▸ **Requirement**:
Reproduce every line of the material below verbatim, with no changes.

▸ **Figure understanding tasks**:
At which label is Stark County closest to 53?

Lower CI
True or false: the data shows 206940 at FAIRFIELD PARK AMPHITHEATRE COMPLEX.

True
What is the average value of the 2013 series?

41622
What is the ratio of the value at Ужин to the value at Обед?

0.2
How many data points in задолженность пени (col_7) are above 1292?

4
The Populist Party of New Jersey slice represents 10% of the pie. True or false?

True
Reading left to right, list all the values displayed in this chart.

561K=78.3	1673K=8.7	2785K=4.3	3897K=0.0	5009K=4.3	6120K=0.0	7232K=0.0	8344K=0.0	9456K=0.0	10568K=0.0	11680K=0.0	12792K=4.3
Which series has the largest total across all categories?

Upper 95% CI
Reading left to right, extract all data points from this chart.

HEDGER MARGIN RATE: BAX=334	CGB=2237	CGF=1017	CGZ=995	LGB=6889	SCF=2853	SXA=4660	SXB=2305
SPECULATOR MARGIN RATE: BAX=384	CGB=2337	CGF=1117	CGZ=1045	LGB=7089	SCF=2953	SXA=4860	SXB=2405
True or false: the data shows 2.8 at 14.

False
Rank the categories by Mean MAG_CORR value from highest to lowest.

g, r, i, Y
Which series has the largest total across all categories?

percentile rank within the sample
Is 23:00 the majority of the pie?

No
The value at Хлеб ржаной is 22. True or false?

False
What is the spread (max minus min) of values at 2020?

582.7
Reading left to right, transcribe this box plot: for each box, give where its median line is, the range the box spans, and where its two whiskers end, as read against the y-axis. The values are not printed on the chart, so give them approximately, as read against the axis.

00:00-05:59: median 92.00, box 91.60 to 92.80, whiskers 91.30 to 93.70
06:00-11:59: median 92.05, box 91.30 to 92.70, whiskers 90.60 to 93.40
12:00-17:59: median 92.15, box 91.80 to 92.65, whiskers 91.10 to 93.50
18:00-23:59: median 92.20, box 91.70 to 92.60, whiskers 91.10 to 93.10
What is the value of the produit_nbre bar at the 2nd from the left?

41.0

▸ **Reply**:
At which label is Stark County closest to 53?

Lower CI
True or false: the data shows 206940 at FAIRFIELD PARK AMPHITHEATRE COMPLEX.

True
What is the average value of the 2013 series?

41622
What is the ratio of the value at Ужин to the value at Обед?

0.2
How many data points in задолженность пени (col_7) are above 1292?

4
The Populist Party of New Jersey slice represents 10% of the pie. True or false?

True
Reading left to right, list all the values displayed in this chart.

561K=78.3	1673K=8.7	2785K=4.3	3897K=0.0	5009K=4.3	6120K=0.0	7232K=0.0	8344K=0.0	9456K=0.0	10568K=0.0	11680K=0.0	12792K=4.3
Which series has the largest total across all categories?

Upper 95% CI
Reading left to right, extract all data points from this chart.

HEDGER MARGIN RATE: BAX=334	CGB=2237	CGF=1017	CGZ=995	LGB=6889	SCF=2853	SXA=4660	SXB=2305
SPECULATOR MARGIN RATE: BAX=384	CGB=2337	CGF=1117	CGZ=1045	LGB=7089	SCF=2953	SXA=4860	SXB=2405
True or false: the data shows 2.8 at 14.

False
Rank the categories by Mean MAG_CORR value from highest to lowest.

g, r, i, Y
Which series has the largest total across all categories?

percentile rank within the sample
Is 23:00 the majority of the pie?

No
The value at Хлеб ржаной is 22. True or false?

False
What is the spread (max minus min) of values at 2020?

582.7
Reading left to right, transcribe this box plot: for each box, give where its median line is, the range the box spans, and where its two whiskers end, as read against the y-axis. The values are not printed on the chart, so give them approximately, as read against the axis.

00:00-05:59: median 92.00, box 91.60 to 92.80, whiskers 91.30 to 93.70
06:00-11:59: median 92.05, box 91.30 to 92.70, whiskers 90.60 to 93.40
12:00-17:59: median 92.15, box 91.80 to 92.65, whiskers 91.10 to 93.50
18:00-23:59: median 92.20, box 91.70 to 92.60, whiskers 91.10 to 93.10
What is the value of the produit_nbre bar at the 2nd from the left?

41.0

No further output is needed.